* Work to be completed:
Every entry should be transcribed word for word, so that nothing is missing.

(Dataset entries)
===

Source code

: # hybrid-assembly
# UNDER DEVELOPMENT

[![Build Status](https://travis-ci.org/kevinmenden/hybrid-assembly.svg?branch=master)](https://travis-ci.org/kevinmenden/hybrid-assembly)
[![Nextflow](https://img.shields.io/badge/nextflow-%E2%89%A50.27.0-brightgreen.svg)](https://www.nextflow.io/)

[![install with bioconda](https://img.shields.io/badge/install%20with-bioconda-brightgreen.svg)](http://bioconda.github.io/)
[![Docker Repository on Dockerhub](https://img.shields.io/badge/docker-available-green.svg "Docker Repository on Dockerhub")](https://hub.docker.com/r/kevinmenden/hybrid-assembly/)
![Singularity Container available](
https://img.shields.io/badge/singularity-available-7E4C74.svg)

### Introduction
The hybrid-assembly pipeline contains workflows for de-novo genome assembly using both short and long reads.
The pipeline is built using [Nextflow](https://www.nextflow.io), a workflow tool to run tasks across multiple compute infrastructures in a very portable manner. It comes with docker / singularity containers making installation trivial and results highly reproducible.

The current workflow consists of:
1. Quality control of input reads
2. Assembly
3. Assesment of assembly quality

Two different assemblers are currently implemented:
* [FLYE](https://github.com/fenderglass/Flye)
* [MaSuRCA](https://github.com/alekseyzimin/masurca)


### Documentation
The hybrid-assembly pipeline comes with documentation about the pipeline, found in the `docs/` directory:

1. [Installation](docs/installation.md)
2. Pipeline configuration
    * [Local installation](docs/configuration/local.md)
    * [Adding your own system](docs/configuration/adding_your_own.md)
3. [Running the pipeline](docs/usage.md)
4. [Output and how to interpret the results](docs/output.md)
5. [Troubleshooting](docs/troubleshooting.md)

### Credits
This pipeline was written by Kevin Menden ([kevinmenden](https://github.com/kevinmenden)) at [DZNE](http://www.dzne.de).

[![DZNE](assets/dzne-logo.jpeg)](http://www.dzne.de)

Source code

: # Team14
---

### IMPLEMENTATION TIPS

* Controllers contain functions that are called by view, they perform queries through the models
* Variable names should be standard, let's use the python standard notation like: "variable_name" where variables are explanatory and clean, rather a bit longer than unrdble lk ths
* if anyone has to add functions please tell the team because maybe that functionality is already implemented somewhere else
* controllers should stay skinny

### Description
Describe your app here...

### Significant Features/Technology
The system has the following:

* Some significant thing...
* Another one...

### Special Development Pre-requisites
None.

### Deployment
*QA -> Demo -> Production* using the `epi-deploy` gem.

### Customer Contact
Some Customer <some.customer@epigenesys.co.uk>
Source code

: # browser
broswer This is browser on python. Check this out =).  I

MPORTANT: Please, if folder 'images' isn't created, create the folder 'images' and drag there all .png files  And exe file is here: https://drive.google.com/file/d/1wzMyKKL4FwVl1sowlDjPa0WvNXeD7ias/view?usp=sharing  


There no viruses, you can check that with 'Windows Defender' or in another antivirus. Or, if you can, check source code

===

* Response to this exercise:
Source code

: # hybrid-assembly
# UNDER DEVELOPMENT

[![Build Status](https://travis-ci.org/kevinmenden/hybrid-assembly.svg?branch=master)](https://travis-ci.org/kevinmenden/hybrid-assembly)
[![Nextflow](https://img.shields.io/badge/nextflow-%E2%89%A50.27.0-brightgreen.svg)](https://www.nextflow.io/)

[![install with bioconda](https://img.shields.io/badge/install%20with-bioconda-brightgreen.svg)](http://bioconda.github.io/)
[![Docker Repository on Dockerhub](https://img.shields.io/badge/docker-available-green.svg "Docker Repository on Dockerhub")](https://hub.docker.com/r/kevinmenden/hybrid-assembly/)
![Singularity Container available](
https://img.shields.io/badge/singularity-available-7E4C74.svg)

### Introduction
The hybrid-assembly pipeline contains workflows for de-novo genome assembly using both short and long reads.
The pipeline is built using [Nextflow](https://www.nextflow.io), a workflow tool to run tasks across multiple compute infrastructures in a very portable manner. It comes with docker / singularity containers making installation trivial and results highly reproducible.

The current workflow consists of:
1. Quality control of input reads
2. Assembly
3. Assesment of assembly quality

Two different assemblers are currently implemented:
* [FLYE](https://github.com/fenderglass/Flye)
* [MaSuRCA](https://github.com/alekseyzimin/masurca)


### Documentation
The hybrid-assembly pipeline comes with documentation about the pipeline, found in the `docs/` directory:

1. [Installation](docs/installation.md)
2. Pipeline configuration
    * [Local installation](docs/configuration/local.md)
    * [Adding your own system](docs/configuration/adding_your_own.md)
3. [Running the pipeline](docs/usage.md)
4. [Output and how to interpret the results](docs/output.md)
5. [Troubleshooting](docs/troubleshooting.md)

### Credits
This pipeline was written by Kevin Menden ([kevinmenden](https://github.com/kevinmenden)) at [DZNE](http://www.dzne.de).

[![DZNE](assets/dzne-logo.jpeg)](http://www.dzne.de)

Source code

: # Team14
---

### IMPLEMENTATION TIPS

* Controllers contain functions that are called by view, they perform queries through the models
* Variable names should be standard, let's use the python standard notation like: "variable_name" where variables are explanatory and clean, rather a bit longer than unrdble lk ths
* if anyone has to add functions please tell the team because maybe that functionality is already implemented somewhere else
* controllers should stay skinny

### Description
Describe your app here...

### Significant Features/Technology
The system has the following:

* Some significant thing...
* Another one...

### Special Development Pre-requisites
None.

### Deployment
*QA -> Demo -> Production* using the `epi-deploy` gem.

### Customer Contact
Some Customer <some.customer@epigenesys.co.uk>
Source code

: # browser
broswer This is browser on python. Check this out =).  I

MPORTANT: Please, if folder 'images' isn't created, create the folder 'images' and drag there all .png files  And exe file is here: https://drive.google.com/file/d/1wzMyKKL4FwVl1sowlDjPa0WvNXeD7ias/view?usp=sharing  


There no viruses, you can check that with 'Windows Defender' or in another antivirus. Or, if you can, check source code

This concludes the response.